- Genre: Drama
- Written by: Kay Mellor
- Directed by: Antonia Bird Kay Mellor
- Starring: Billie Piper Theo James Joe Armstrong Sue Johnston Kelly Harrison
- Composer: Mark Bradshaw
- Country of origin: United Kingdom
- Original language: English
- No. of series: 1
- No. of episodes: 2

Production
- Executive producers: Nicola Shindler Polly Hill Hugo Heppell
- Producer: Yvonne Francas
- Production locations: Leeds, West Yorkshire, England
- Running time: 90 minutes (x2)
- Production company: Rollem Productions in association with Screen Yorkshire for BBC

Original release
- Network: BBC One
- Release: 11 April – 18 April 2010

= A Passionate Woman =

2010 British miniseries

A Passionate Woman is a British two-part drama miniseries that aired on BBC One from 11 to 18 April 2010. It was written by Kay Mellor, an adaptation of her 1992 stage play, inspired by her mother's life story.

==Plot==
In the 1950s Yorkshire, Betty Stevenson, a married mother of one, falls in love with her Polish neighbour, Alex Crazenovski, aka "Craze." The two begin an affair, and Craze sends a letter to Betty asking her to run away with him. She responds in kind, and her letter is found by Craze's pregnant wife, who promptly seeks him out at the fairground where he works and shoots him dead. With her lover dead, Betty continues her life with her husband Donald and baby Mark.

The story then moves forward to the 1980s as Mark gets married and her affair becomes public knowledge.

==Inspiration==
Kay Mellor was inspired to write the story after her mother confessed to having an affair with a Polish neighbour in the 1950s when living in a poorer area of Leeds. Just like the story, the unnamed Pole was killed, which ended her mother's affair which she had kept secret for 30 years before revealing all. Mellor explained that with her mother being dead for three years, it was a way of bringing her back to life.
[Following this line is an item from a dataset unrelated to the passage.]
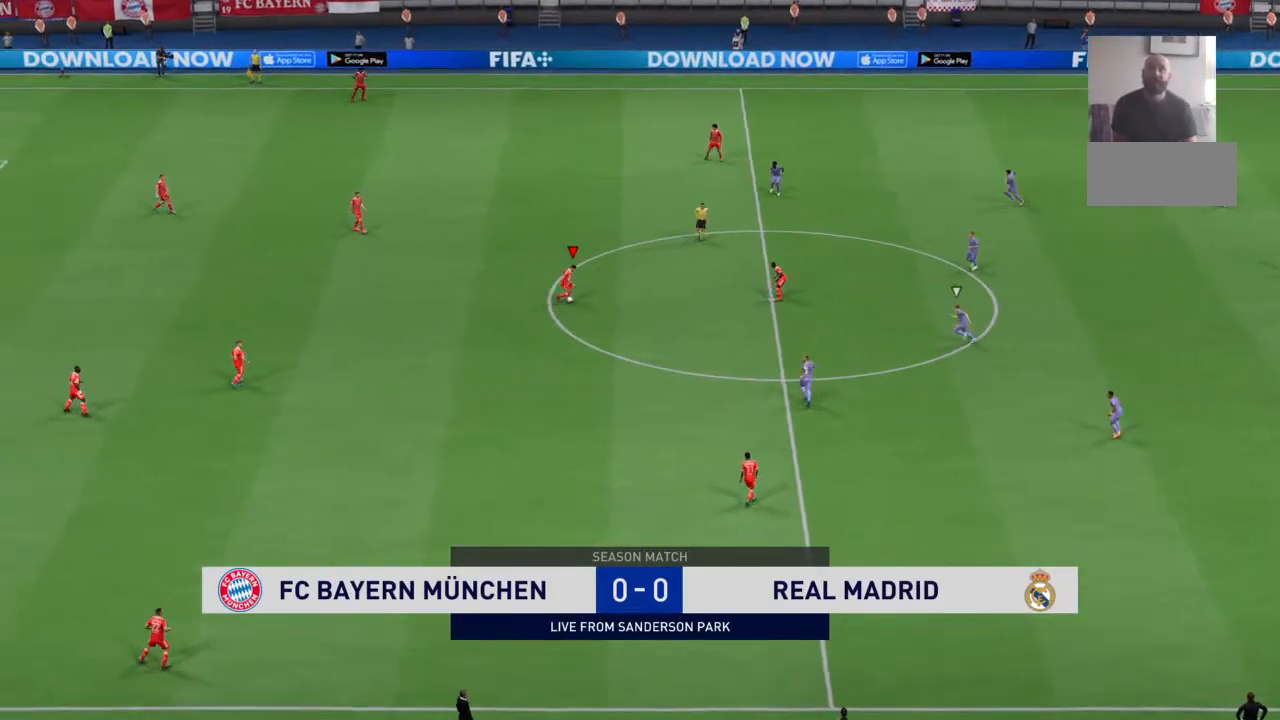
{"buttons": [], "left_stick": "center", "right_stick": "center", "events": [[133, "left_stick", "down-left"], [367, "CROSS", "up"], [367, "left_stick", "center"]]}
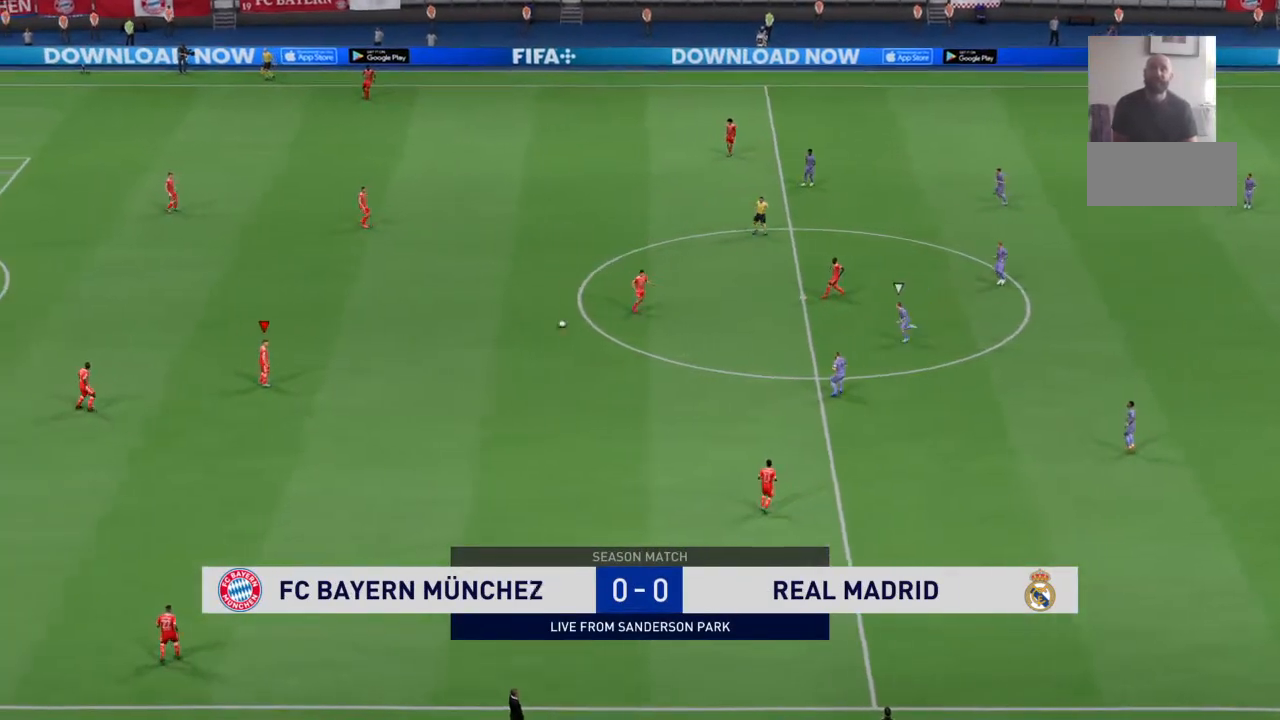
{"buttons": [], "left_stick": "down-right", "right_stick": "center", "events": [[467, "left_stick", "down-right"]]}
The work was originally a play that had first been performed at the West Yorkshire Playhouse in 1992 before moving on to the West End theatre. Mellor admitted that the film rights had been mooted, but she feared the production would end up with "...Cher on a rooftop in Detroit".

==Filming locations==
Filmed in 2009, Screen Yorkshire invested £250,000 in the programme and supplied crew for the filming locations. External scenes were filmed at Roundhay Park, Hyde Terrace, Hyde Park Cinema, Blenheim Square and the City Centre Market in Leeds. Additional filming was done at Bradford City Hall, St Luke's Hospital, and King's Hall and Winter Gardens in Bradford. Other parts were also recorded at Studio 81 in Leeds.

==Episodes==

| # | Title | Director | Writer | Original release date |
|---|---|---|---|---|
| 1 | "Episode 1" | Kay Mellor and Antonia Bird | Kay Mellor | 11 April 2010 |
| 2 | "Episode 2" | Kay Mellor and Antonia Bird | Kay Mellor | 18 April 2010 |

==Polish adaptation==

In 2009, Maciej Englert directed a Polish adaptation of the original play. The main roles were played by Marta Lipińska, Piotr Adamczyk and Krzysztof Kowalewski.